• To do: Continue the outline on business ethics across cultures, which appears below ahead of the rows, from its final line onward.

*** Selected excerpt Section Begins ***


§         Future orientation – planning and investment

§         Performance orientation – rewarding performance or improvement

§         Humane orientation – society is a “family” vs. “group of individuals”

o       Standing on Moral Common Ground a.k.a. Universal Ethics

§         Global Ethic: setting the global values; every human is treated humanely, and do onto others what you wish others do to you

§         Global Values: love, truthfulness, fairness, freedom, unity, tolerance, responsibility, respect for life

§         Peace Ethic: communicate with respect, give accurate information, not forcing others to own standards, identify common ground with other cultures

§         Business Standards: carrying these values and ethics throughout all business interactions

§         Caux Principles:  stakeholders and shareholders, fostering better social conditions, establishing trust, cooperative regulations, multilateral trade, respect for environment, legality

o       Integrated Social Contracts Theory

§         Addressing social contracts as macrosocial and microsocial:

·        Macrosocial – how all people interact with each other, government protection of such interactions

·        Microsocial – how specific groups interact with each other and recognize the norms of each group

o       Although respect should be given for different cultures, the universal ethics should be followed in all circumstances




·        Case Study 10.2 – Google Meets the Great Firewall of China

o       China is a huge and still growing country where technology firms have entered and accepted  the government’s censorship policies;

§          in fact, companies like Google and Yahoo have provided software or given access to citizen’s information to filter or seek out dissidents

o       U.S. government representatives see working with such censorship immoral, even if this lending is to a quasi-developing country

§          however, the Chinese governments’ efforts to censor might fail on their own as access to network servers outside China and growth in web application may become overwhelming

·        Case Study 10.3 – Ethical Diversity Scenarios

o       Family Values or Nepotism

§         Indian companies have signed on to hiring children of current employees once the children have completed school; in the U.S., such nepotism is not seen as equal opportunity for everyone and is even fined

·        How do you handle Indian nepotism; is it acceptable to have a business relationship with a firm that practices the nepotism?

*** Selected excerpt Section Ends ***
*** Data Section Begins ***

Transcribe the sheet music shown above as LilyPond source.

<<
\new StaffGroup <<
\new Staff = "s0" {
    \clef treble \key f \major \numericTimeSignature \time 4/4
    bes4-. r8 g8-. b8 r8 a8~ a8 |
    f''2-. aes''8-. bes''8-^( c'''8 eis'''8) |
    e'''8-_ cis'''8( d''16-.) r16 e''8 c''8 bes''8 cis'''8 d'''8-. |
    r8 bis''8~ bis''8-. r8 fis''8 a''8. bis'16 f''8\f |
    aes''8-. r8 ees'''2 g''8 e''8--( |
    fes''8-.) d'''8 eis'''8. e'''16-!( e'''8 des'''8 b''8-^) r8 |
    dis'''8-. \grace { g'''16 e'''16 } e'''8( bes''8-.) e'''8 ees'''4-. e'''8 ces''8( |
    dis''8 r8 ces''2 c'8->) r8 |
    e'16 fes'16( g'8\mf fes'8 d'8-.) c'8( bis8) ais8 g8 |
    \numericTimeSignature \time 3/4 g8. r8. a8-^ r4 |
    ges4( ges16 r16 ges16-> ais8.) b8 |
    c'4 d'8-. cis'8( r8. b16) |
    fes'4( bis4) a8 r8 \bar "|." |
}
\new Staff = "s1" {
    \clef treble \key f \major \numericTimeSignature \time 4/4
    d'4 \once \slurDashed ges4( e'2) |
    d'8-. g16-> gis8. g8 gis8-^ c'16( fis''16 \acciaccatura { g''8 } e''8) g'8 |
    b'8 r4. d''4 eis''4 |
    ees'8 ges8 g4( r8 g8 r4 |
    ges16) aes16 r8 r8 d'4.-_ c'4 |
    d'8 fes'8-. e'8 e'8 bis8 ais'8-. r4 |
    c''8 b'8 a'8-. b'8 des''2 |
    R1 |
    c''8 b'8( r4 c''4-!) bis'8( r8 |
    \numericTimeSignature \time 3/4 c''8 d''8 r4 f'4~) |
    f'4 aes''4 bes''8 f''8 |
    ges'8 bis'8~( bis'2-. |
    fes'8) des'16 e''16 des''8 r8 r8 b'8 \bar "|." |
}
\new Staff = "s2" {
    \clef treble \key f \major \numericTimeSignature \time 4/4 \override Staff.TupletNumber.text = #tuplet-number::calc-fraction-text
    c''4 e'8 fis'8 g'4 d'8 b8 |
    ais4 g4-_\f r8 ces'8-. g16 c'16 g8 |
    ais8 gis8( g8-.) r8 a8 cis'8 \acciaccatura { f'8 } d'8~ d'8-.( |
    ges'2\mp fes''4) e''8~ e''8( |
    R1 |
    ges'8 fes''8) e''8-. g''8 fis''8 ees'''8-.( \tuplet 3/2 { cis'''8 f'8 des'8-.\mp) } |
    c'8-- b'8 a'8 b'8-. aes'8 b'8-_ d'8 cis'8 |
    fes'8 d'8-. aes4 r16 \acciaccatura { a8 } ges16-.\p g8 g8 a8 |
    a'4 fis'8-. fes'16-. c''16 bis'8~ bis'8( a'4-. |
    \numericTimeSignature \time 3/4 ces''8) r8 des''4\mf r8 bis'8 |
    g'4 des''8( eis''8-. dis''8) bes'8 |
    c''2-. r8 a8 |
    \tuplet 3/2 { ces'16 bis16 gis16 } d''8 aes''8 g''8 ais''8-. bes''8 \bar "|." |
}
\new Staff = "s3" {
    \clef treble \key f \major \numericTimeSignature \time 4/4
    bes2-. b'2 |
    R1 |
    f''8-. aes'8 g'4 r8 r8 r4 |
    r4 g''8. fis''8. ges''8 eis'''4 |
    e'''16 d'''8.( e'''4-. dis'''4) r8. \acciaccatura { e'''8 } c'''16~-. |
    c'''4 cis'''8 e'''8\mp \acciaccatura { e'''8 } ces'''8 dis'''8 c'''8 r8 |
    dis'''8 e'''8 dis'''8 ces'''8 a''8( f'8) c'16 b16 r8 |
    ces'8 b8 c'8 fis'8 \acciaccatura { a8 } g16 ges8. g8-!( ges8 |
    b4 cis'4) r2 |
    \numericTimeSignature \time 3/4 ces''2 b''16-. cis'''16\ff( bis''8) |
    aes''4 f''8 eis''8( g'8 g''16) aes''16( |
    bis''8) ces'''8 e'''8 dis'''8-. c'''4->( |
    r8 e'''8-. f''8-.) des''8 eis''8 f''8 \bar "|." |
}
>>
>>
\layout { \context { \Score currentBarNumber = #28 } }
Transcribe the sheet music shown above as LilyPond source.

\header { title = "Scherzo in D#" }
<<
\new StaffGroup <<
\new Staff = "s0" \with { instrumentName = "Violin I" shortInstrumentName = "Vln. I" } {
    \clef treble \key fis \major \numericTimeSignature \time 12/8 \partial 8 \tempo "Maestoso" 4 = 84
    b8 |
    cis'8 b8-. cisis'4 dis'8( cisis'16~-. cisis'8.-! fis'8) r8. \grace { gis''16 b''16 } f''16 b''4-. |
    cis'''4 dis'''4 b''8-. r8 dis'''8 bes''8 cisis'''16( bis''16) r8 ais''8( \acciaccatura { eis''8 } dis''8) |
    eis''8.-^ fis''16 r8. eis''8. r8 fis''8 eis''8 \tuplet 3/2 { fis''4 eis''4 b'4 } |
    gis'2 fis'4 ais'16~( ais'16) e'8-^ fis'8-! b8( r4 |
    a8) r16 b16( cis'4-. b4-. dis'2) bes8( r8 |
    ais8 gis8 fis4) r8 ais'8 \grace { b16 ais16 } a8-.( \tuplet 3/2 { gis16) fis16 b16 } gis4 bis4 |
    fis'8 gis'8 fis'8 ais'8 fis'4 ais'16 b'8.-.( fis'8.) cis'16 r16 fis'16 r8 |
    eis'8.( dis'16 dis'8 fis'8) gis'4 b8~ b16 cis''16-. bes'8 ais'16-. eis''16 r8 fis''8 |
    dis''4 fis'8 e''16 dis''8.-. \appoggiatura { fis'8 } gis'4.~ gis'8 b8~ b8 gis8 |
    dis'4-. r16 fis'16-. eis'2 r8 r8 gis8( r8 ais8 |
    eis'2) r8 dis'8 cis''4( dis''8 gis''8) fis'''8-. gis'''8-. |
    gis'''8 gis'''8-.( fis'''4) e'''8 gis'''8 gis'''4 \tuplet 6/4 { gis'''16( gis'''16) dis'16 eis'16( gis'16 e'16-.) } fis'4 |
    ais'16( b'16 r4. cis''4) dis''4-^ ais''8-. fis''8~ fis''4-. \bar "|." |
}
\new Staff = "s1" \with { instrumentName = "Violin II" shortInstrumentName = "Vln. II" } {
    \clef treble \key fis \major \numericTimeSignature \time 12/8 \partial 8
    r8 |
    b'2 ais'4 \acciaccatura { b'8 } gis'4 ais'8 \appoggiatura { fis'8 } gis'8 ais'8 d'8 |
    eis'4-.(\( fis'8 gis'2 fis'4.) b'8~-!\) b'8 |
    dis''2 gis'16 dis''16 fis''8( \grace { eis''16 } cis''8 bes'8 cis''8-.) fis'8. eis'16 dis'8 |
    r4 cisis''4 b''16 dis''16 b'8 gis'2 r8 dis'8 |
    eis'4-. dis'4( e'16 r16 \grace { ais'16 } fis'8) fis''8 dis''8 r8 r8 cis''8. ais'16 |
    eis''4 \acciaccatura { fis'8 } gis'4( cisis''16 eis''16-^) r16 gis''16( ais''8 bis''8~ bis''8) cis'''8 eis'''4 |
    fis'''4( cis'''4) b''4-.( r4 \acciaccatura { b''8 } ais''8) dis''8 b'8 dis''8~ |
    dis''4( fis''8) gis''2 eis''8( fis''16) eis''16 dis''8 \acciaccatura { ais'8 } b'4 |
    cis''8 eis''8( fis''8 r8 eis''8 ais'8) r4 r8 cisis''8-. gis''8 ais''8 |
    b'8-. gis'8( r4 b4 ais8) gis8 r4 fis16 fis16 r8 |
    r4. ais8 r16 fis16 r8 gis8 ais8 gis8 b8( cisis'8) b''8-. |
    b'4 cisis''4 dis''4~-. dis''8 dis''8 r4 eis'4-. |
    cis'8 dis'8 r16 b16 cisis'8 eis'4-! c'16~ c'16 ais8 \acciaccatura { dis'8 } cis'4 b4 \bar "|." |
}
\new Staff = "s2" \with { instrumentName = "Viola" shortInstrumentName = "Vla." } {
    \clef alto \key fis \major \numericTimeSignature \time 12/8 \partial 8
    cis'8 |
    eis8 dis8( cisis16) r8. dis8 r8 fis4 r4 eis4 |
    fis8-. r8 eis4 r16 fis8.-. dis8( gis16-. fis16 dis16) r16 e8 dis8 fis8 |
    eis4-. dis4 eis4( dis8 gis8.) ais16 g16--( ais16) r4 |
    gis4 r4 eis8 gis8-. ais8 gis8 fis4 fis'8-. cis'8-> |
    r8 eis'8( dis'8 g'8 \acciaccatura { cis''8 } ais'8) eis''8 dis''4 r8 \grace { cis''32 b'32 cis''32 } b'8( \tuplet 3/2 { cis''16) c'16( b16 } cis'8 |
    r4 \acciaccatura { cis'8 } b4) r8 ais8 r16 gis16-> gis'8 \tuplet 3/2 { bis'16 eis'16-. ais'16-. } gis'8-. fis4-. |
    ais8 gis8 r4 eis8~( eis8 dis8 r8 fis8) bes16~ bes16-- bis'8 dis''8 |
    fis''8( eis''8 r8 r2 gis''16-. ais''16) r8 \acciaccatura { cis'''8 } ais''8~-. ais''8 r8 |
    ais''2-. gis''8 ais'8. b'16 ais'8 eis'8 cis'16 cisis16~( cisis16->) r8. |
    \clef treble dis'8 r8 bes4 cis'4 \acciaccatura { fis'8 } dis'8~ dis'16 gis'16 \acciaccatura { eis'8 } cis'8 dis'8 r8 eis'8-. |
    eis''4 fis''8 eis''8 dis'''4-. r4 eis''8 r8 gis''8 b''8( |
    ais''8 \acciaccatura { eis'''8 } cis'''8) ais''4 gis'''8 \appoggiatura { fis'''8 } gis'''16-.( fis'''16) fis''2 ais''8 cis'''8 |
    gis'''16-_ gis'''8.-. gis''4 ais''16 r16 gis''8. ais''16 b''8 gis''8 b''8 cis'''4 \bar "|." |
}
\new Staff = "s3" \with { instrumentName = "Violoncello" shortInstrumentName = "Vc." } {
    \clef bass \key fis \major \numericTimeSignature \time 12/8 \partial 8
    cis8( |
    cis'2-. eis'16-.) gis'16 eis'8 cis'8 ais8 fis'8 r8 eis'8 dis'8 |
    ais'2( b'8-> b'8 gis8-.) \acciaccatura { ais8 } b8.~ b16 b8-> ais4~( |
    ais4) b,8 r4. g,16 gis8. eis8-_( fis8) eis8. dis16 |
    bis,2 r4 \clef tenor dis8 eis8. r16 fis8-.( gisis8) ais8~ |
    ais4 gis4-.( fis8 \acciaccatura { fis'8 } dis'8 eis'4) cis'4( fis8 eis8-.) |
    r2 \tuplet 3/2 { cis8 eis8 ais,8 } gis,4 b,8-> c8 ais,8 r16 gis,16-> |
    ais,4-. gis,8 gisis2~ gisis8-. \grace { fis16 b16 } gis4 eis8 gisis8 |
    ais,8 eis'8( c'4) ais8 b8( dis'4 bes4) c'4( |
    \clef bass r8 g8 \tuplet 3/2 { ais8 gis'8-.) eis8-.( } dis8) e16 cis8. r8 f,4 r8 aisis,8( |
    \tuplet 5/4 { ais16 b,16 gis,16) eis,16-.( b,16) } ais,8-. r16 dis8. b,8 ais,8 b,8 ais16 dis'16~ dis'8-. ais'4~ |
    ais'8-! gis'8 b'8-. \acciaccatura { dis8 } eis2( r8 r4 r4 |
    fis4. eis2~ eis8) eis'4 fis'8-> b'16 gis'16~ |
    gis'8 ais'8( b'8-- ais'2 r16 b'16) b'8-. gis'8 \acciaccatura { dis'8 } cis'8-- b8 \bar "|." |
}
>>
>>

*** Data Section Ends ***

• Response box:
o       The Case of the Disguised Leader

§         To keep a business relationship strong and renew current contracts, the CEO suggests that you, a woman manager responsible for business in Kuwait, a Muslim nation, let a male counterpart handle the negotiations to avoid cultural impositions

·        Would you follow the CEO’s advice?  Why or why not?

o       Hazardous Material Labels

§         Containers in developing countries do not have labels listing hazardous materials, making any harm to employees uncertain and unforeseen

§         asking companies to label their containers adds significant costs and drives up the price and similarly makes the purchasers less competitive with those who disregard the need for labels

·        Would you require your supplier to label hazardous materials? Would  you use unlabeled goods if the operating law allowed such use?

o       The Regime Change

§         Your company has a clothing facility in Central America that offers the best wages and working conditions for the area;

§         recently, a military coup took over the government, taking political prisoners, blocking newspapers, and handing out death sentences to former government officials

§         however, the new leader assured you that your business would have no interference from the new government

·        Should you continue your business in the new political environment?  What advice would you give to company officials involved with the facility?

o       Tainted Amnesty

§         An African nation dictator, known for exiling and killing thousands of citizens, agreed to abandon position, allowing the country to free political prisoners and allow humanitarian aid into the nation;

§         the only condition to the dictator’s statement is that total amnesty is given without any purchase

·        What would be your position on the dictator’s demand?